• **The problem**
Word for word, retype the entire listing.

• **Data in this exercise**
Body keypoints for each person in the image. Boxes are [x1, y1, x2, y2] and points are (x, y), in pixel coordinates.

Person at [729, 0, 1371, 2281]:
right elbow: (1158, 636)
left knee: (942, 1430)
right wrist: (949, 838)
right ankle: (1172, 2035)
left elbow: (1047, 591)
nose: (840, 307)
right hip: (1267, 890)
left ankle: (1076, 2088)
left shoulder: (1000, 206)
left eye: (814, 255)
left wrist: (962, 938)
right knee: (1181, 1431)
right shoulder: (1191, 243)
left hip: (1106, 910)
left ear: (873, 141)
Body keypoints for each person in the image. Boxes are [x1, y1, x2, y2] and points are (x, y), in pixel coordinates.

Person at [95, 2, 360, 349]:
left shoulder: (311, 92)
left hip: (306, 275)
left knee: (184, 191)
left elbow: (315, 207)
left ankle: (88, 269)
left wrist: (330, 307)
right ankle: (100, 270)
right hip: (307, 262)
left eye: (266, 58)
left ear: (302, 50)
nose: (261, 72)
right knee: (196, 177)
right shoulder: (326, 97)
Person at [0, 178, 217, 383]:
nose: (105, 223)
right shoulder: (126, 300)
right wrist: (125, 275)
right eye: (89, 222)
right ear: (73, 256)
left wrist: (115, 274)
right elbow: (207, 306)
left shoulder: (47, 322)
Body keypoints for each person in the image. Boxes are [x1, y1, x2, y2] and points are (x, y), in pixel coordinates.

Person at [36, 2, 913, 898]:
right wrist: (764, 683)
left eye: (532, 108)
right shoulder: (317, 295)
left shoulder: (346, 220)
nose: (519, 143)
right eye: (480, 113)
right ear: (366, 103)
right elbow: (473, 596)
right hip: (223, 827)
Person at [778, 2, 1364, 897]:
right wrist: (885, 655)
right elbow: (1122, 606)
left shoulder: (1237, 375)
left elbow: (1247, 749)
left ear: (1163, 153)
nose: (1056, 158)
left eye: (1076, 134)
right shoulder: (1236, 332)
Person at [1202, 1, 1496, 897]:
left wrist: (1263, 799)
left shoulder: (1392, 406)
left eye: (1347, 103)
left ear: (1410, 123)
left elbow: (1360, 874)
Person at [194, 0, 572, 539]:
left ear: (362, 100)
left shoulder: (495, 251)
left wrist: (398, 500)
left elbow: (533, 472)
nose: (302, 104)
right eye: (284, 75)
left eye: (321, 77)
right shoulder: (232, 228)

• **Answer box**
Body keypoints for each person in the image. Boxes are [x1, y1, x2, y2] and points are (x, y), in pixel coordinates.

Person at [729, 0, 1371, 2281]:
right elbow: (1158, 636)
left knee: (942, 1430)
right wrist: (949, 838)
right ankle: (1172, 2035)
left elbow: (1047, 591)
nose: (840, 307)
right hip: (1267, 890)
left ankle: (1076, 2088)
left shoulder: (1000, 206)
left eye: (814, 255)
left wrist: (962, 938)
right knee: (1181, 1431)
right shoulder: (1191, 243)
left hip: (1106, 910)
left ear: (873, 141)
Body keypoints for each person in the image. Boxes are [x1, y1, x2, y2] and points are (x, y), in pixel coordinates.

Person at [95, 2, 360, 349]:
left shoulder: (311, 92)
left hip: (306, 275)
left knee: (184, 191)
left elbow: (315, 207)
left ankle: (88, 269)
left wrist: (330, 307)
right ankle: (100, 270)
right hip: (307, 262)
left eye: (266, 58)
left ear: (302, 50)
nose: (261, 72)
right knee: (196, 177)
right shoulder: (326, 97)
Person at [0, 178, 217, 383]:
nose: (105, 223)
right shoulder: (126, 300)
right wrist: (125, 275)
right eye: (89, 222)
right ear: (73, 256)
left wrist: (115, 274)
right elbow: (207, 306)
left shoulder: (47, 322)
Body keypoints for each person in the image. Boxes are [x1, y1, x2, y2] and points are (x, y), in pixel coordinates.

Person at [36, 2, 913, 898]:
right wrist: (764, 683)
left eye: (532, 108)
right shoulder: (317, 295)
left shoulder: (346, 220)
nose: (519, 143)
right eye: (480, 113)
right ear: (366, 103)
right elbow: (473, 596)
right hip: (223, 827)
Person at [778, 2, 1364, 897]:
right wrist: (885, 655)
right elbow: (1122, 606)
left shoulder: (1237, 375)
left elbow: (1247, 749)
left ear: (1163, 153)
nose: (1056, 158)
left eye: (1076, 134)
right shoulder: (1236, 332)
Person at [1202, 1, 1496, 897]:
left wrist: (1263, 799)
left shoulder: (1392, 406)
left eye: (1347, 103)
left ear: (1410, 123)
left elbow: (1360, 874)
Person at [194, 0, 572, 539]:
left ear: (362, 100)
left shoulder: (495, 251)
left wrist: (398, 500)
left elbow: (533, 472)
nose: (302, 104)
right eye: (284, 75)
left eye: (321, 77)
right shoulder: (232, 228)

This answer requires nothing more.